(Data records begins)

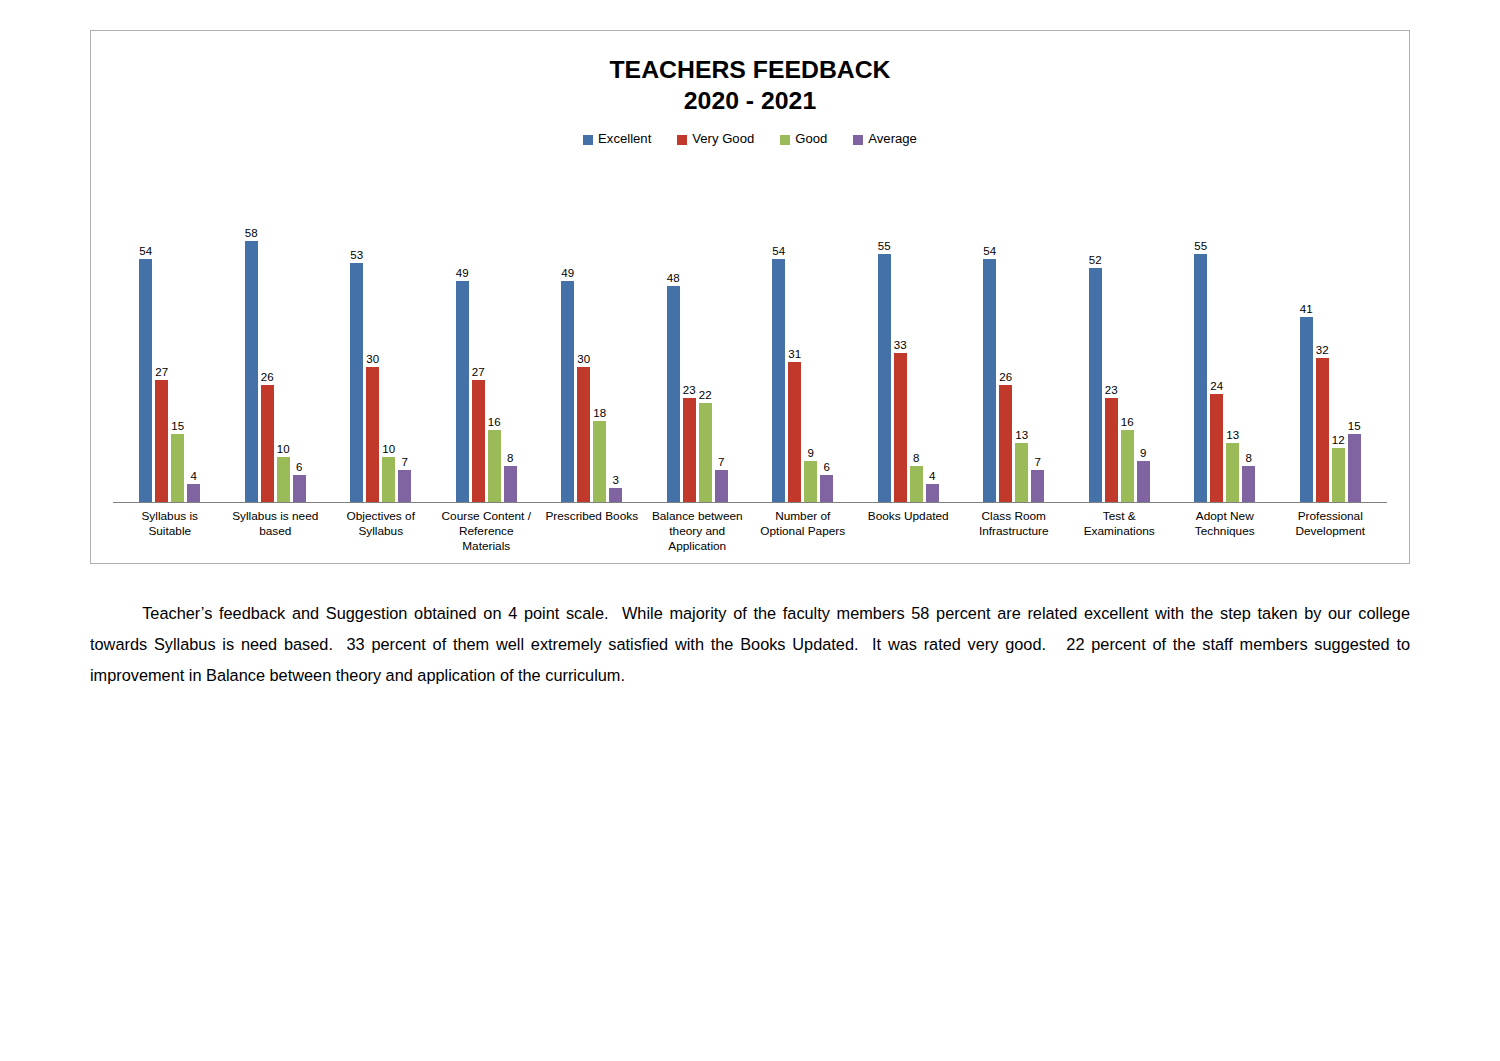TEACHERS FEEDBACK
2020 - 2021
Excellent Very Good Good Average
54
27
15
4
58
26
10
6
53
30
10
7
49
27
16
8
49
30
18
3
48
23
22
7
54
31
9
6
55
33
8
4
54
26
13
7
52
23
16
9
55
24
13
8
41
32
12
15
Syllabus is Suitable
Syllabus is need based
Objectives of Syllabus
Course Content / Reference Materials
Prescribed Books
Balance between theory and Application
Number of Optional Papers
Books Updated
Class Room Infrastructure
Test & Examinations
Adopt New Techniques
Professional Development
Teacher’s feedback and Suggestion obtained on 4 point scale. While majority of the faculty members 58 percent are related excellent with the step taken by our college towards Syllabus is need based. 33 percent of them well extremely satisfied with the Books Updated. It was rated very good. 22 percent of the staff members suggested to improvement in Balance between theory and application of the curriculum.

(Data records ends)

## Task statement
Note how many lines in the data above contain "between", then state that number alone.

## Your solution
2